Hidalgo used the Safari web browser on his iPhone to access and complete the AAU membership application. Because the AAU application was “not compatible for smartphone use,” the plaintiff “had to move the screen back and forth for each line of text and zoom in and out because the full application was not visible on the iPhone screen at one time.” The application contained a “clickwrap agreement” that required Hidalgo to click an “I agree” box after being presented with a list of terms and conditions of use. The court noted that to be bound by an arbitration agreement contained within the clickwrap agreement, the web user must have “reasonable notice of the arbitration provision.” The parties disputed whether the web-based application provided sufficiently reasonable notice of the arbitration provision.

The court discussed several recent cases that examined the enforceability of arbitration provisions contained within clickwrap agreements and identified the following facts as relevant:

  • The font size, bolding, and capitalization of the relevant language;
  • The color of the hyperlink directing the user to the full agreement and whether it “stands out” from the other language;
  • Whether the language next to the checkbox sufficiently notifies the user that he or she is entering into an agreement (as opposed to merely completing a purchase or step, e.g., clicking “place your order” does not specifically manifest assent to additional terms);
  • The layout of the page, including whether the page is “cluttered”;
  • Whether the relevant language directing the user to the full agreement is conspicuously placed on the webpage;
  • The number of other links on the same webpage;
  • The number of different font types and sizes used on the same webpage;
  • Whether the page contains distracting elements, such as other “buttons” or “promotional advertisements”; and
  • Whether notice of the full agreement is provided contemporaneously with the user’s agreement (i.e., on the same page), or later in time (i.e., via a follow-up email).

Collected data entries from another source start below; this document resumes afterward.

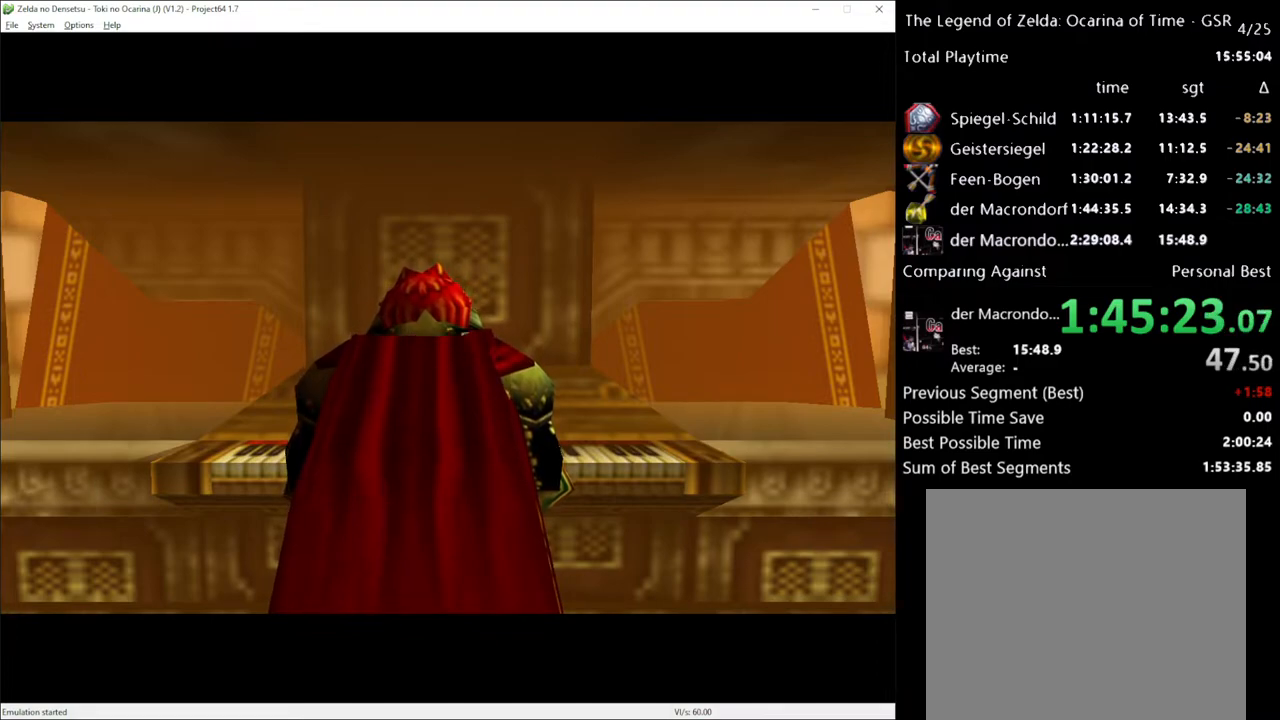
{"buttons": [], "left_stick": "center", "right_stick": "center", "events": []}
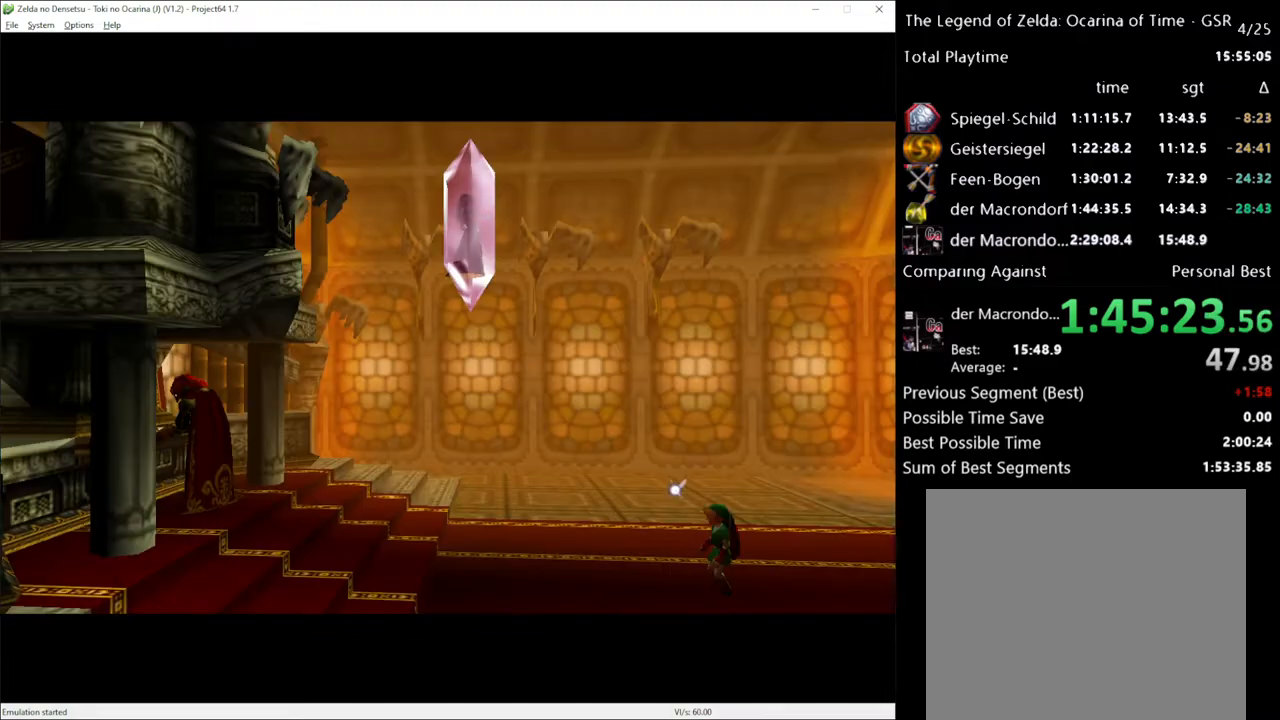
{"buttons": [], "left_stick": "center", "right_stick": "center", "events": []}
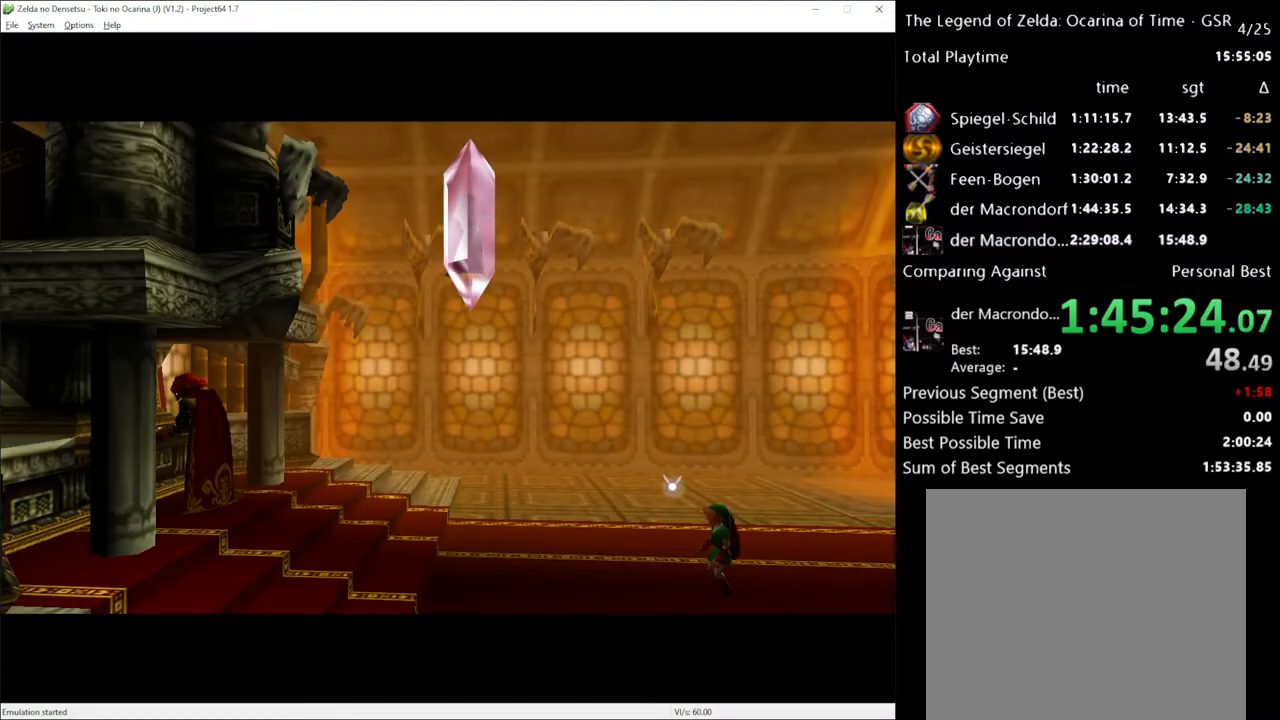
{"buttons": [], "left_stick": "center", "right_stick": "center", "events": []}
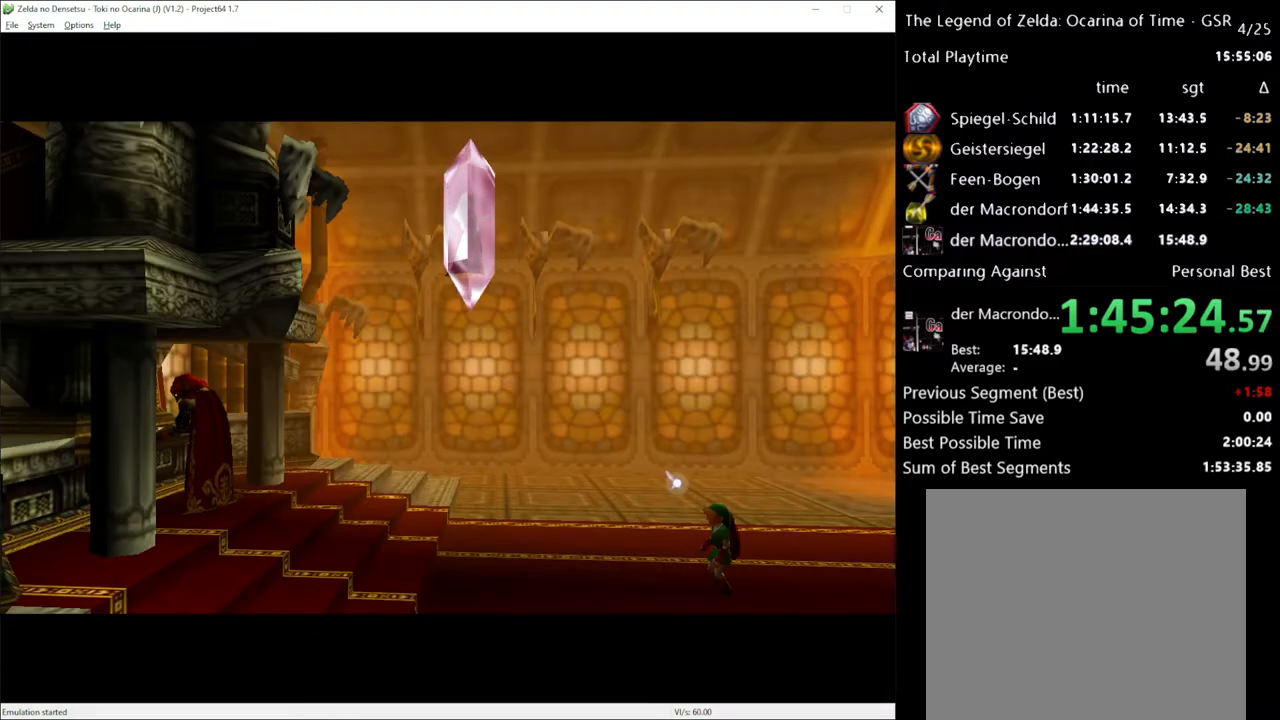
{"buttons": [], "left_stick": "center", "right_stick": "center", "events": []}
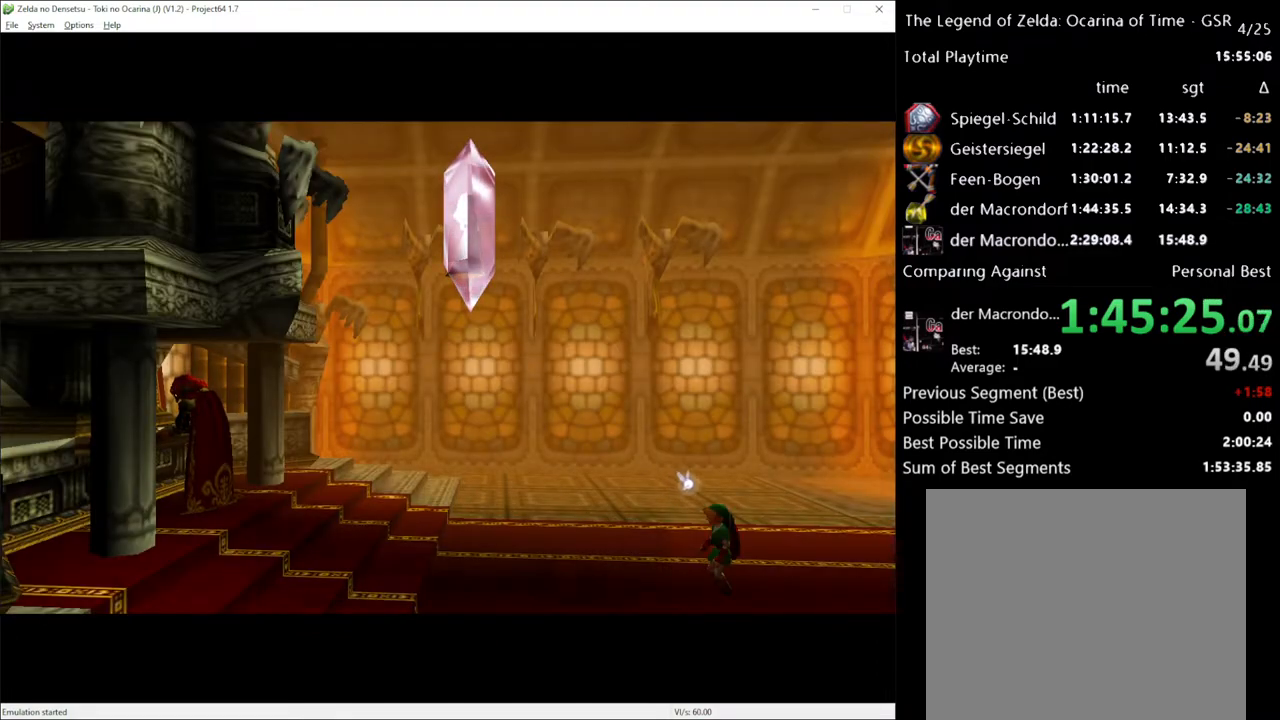
{"buttons": [], "left_stick": "center", "right_stick": "center", "events": []}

In sum, the “inquiry whether a web user had ‘reasonable notice’ of contract terms contained in a contract accessible by hyperlink depends on the ‘totality of the circumstances.'” Here, the “AAU application screen clearly draws a reasonable user’s attention to it because of the blue hyperlinks, the red asterisks, the normal font size, and the clear contrast between the mostly black text and the yellow background.” In addition, the terms and conditions box was “prominently placed squarely in the middle of the very end of the application, which is a conspicuous part of the application because it is the last place an applicant looks before finishing the application process.” After discussing other characteristics of the webpage, the court found that the user had sufficient “reasonable notice” of the arbitration provision contained within the clickwrap agreement, and therefore the arbitration agreement was enforceable.

Hidalgo v. Amateur Athletic Union of the United States, Inc., No. 1:19-cv-10545 (S.D.N.Y. June 16, 2020).

DISCLAIMER: Because of the generality of this update, the information provided herein may not be applicable in all situations and should not be acted upon without specific legal advice based on particular situations.